【第89回】 自分対話

人は一人では生きていけないので、社会を形成して、その中で生きている。大勢の人間がお互いに助け合ったり、足を引っ張り合ったりしながら、複雑に絡み合って生きているわけである。そして人は他人を見、他人と対話し、比較しながら成長しようとする。

合気道でも、はじめは同輩に負けないよう、それを励みに稽古に励むものだ。人には他人には負けたくないという気持ちと、上達したいという気持ちの遺伝子が組み込まれているようだ。特に、スポーツでの上達は、他人に勝っていくことによるところが大きい。

合気道には、試合がない。これには、二つの意味がある。一つは、スポーツのような国際大会とか選手権大会のような試合はないということであり、もう一つは、二人で組んでやる形及びわざ稽古は、強い弱いを決める勝負、つまり試合ではないということである。

それでは、二人で組んだ稽古で何をするのかということになる。一口にいうと「戦い」である。しかしその戦いは相手ではなく、お互いに自分自身との戦いである。スポーツで他人に勝つのも容易ではないが、自分に勝つのはもっと大変である。何故ならば自分には策略、戦略は使えないので、正攻法しかつかえないし、真の上達を目指している観念的自分に、現実の欠陥だらけの自分が勝とうとしても、完全に勝つことは絶対にできないからである。

自分との戦いとは、自分の「わざ」や自分の体や自分自身を精進することである。相手を倒そうとか、抑えようなどということを目標にしてしまうと、気持ちは相手にいってしまい、その相手とぶつかってしまう。これは理に合っていないからである。何故理に合わないかとというと、受けや取りを取ってくれる相手は、「自分の戦い」を支援してくれる協力者であって、敵、競争相手ではないからである。
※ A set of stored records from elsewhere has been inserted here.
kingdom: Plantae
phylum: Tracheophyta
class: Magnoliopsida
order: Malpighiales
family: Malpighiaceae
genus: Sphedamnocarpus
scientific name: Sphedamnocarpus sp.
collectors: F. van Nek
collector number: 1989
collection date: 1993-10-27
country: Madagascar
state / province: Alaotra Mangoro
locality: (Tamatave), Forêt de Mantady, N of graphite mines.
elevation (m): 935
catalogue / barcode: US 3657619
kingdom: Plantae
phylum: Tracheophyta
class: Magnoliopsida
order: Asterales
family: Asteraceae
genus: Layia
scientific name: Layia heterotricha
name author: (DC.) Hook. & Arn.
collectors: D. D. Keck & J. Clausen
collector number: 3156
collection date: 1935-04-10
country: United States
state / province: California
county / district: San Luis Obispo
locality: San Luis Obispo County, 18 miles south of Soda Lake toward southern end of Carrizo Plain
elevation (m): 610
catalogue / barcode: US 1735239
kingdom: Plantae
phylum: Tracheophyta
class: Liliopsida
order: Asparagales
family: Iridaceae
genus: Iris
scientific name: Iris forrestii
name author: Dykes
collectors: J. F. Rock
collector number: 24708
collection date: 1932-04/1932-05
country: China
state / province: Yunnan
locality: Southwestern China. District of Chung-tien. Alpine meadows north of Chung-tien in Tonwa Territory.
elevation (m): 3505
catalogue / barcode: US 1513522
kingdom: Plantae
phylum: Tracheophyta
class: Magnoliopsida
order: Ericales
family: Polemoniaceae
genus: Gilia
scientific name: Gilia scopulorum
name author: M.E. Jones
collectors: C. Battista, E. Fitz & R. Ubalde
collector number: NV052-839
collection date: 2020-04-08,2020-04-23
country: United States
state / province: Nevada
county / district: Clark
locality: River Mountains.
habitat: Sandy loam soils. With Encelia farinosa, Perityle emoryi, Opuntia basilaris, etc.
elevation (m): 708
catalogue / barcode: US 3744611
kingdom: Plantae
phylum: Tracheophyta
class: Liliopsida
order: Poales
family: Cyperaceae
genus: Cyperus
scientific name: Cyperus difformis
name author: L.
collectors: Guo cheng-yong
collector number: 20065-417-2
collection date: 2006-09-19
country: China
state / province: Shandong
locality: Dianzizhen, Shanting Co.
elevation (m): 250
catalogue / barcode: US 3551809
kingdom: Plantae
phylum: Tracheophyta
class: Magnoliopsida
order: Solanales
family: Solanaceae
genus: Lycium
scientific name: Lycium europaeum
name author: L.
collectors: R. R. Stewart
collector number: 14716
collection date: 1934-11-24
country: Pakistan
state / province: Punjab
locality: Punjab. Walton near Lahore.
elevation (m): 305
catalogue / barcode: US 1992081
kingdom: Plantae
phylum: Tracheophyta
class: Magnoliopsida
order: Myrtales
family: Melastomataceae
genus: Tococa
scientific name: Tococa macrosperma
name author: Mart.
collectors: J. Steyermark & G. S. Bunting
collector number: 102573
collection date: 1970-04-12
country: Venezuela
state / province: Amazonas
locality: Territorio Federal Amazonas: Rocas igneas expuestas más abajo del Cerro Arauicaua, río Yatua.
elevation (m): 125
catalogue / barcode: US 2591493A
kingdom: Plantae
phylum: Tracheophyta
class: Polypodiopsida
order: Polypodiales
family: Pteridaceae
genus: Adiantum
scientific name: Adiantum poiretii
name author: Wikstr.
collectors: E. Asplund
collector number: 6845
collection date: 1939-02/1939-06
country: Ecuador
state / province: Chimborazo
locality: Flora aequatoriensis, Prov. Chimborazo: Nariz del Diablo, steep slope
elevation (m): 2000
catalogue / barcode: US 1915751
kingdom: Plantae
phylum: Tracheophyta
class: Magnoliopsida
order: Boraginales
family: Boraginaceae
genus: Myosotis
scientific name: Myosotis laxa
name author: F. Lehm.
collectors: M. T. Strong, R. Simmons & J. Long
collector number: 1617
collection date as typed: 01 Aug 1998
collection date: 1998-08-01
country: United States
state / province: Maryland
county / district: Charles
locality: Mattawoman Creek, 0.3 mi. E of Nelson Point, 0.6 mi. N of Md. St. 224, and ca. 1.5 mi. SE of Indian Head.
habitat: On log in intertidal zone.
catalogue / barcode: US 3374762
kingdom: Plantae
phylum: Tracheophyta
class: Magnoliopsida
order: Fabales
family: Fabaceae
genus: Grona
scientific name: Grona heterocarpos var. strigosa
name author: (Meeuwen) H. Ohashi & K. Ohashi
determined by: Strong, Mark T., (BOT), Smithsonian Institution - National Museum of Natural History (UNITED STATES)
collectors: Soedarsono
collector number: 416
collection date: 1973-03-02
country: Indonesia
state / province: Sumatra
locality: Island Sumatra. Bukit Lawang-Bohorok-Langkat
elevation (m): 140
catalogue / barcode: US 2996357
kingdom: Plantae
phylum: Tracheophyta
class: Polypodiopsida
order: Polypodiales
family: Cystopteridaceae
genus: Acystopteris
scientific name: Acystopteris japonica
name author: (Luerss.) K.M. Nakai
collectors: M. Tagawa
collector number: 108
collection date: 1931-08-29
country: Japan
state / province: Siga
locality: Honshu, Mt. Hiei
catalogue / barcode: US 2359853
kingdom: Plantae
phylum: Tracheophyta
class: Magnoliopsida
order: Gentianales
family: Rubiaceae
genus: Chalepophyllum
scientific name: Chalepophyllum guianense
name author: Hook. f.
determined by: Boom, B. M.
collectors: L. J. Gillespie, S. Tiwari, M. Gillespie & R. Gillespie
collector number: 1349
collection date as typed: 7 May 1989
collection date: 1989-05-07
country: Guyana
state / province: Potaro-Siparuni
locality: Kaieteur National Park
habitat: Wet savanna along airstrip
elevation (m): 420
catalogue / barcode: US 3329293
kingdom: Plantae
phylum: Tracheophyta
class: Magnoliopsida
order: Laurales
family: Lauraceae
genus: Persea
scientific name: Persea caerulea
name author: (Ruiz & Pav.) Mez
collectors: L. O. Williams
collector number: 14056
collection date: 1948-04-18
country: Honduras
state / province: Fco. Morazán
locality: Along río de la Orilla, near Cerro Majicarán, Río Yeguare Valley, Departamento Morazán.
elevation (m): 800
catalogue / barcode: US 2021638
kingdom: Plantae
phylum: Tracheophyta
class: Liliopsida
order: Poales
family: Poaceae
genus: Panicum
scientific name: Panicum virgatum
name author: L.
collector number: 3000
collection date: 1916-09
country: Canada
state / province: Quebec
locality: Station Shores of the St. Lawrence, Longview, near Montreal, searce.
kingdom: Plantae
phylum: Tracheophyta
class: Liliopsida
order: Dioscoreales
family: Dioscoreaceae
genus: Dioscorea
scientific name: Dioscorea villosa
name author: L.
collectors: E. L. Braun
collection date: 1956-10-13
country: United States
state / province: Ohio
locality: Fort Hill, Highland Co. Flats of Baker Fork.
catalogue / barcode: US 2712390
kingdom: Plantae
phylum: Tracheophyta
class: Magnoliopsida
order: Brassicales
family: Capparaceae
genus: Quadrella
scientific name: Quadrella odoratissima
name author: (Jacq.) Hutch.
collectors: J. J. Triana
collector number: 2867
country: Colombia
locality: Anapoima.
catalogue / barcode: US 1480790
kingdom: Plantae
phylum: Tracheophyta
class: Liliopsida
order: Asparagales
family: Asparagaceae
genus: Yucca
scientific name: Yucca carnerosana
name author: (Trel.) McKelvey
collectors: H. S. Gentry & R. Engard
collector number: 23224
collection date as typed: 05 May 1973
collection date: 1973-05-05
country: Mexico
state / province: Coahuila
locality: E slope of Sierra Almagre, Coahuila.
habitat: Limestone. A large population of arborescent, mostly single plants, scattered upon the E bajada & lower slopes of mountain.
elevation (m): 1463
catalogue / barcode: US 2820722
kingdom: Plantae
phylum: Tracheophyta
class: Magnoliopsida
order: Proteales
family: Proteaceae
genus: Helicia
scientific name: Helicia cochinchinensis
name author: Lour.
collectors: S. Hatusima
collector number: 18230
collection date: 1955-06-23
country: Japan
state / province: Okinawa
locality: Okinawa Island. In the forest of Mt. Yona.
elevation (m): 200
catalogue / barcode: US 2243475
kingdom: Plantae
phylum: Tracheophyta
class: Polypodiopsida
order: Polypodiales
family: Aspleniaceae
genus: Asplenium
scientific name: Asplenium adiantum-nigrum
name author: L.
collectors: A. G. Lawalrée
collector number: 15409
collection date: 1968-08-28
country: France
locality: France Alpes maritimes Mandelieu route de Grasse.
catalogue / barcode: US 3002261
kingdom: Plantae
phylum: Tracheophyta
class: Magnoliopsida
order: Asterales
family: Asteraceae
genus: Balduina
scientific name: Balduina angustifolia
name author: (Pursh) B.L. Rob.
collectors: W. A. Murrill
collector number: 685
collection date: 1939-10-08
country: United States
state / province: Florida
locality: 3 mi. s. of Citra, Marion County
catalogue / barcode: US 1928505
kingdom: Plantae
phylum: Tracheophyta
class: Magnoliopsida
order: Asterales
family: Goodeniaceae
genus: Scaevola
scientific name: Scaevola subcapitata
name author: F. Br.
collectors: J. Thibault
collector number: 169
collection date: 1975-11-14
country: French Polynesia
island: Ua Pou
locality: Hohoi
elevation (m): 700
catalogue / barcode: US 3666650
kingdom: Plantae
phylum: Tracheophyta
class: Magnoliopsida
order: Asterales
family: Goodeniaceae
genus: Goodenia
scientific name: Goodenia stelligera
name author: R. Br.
自分と戦うとは、自分との対話である。まずは、自分の体との対話である。体勢はこれでいいのか、陰陽で正しく手足を使っているのか、手先に力が集まっているのか、五体がバランスよく働いているか、自分が出した力がどのように相手を通って自分に帰ってくるのか等々である。もう一つは、こころの対話である。こころの対話というのは、もう一人の自分との対話である。相手とこころが一つになったか、相手は喜んでついてきているのか、相手が何か不満があるような場合、どこが間違っていて、どう変えればいいのか等々であろう。このもう一人の自分は、正直で厳しい。他人は誤魔化せても、これは誤魔化せない。間違えると、間違っていると言うし、これはこうやった方がいいとも言ってもくれる。この自分との対話ができるようになると、次にはいわゆる「神の声」が聞こえるのかもしれない。

稽古は、自分との対話である。他人との対話ではない。他人ばかりを対象にしていては、本当の上達はないだろう。演武会でも、受けを派手に投げようとか格好よく投げようなどということを目的にした演武をするのは、道に外れていることになる。ましてや芸能人ではあるまいし、観客受けを狙って演武するなどもってのほかである。過って本部の有川定輝師範と幾つかの合気道や武術の演武会にご一緒させて頂いたが、演武が終わったときの師範の拍手の数は、演武者が、この自分との対話ができていたかどうか、どれだけ自分に厳しくやったかによるものだった。他人に見せようとした演武には拍手はせず、そっぽを向いていたのが、思い出される。

東京オリンピックまでの柔道は、自分との戦いということを感じさせる、静かな中での壮絶な武道であったが、東京オリンピックで外人選手が勝った瞬間にガッツポーズをして以来、観客を意識するショー的なスポーツになってしまった。合気道でも、こころすべきことであろう。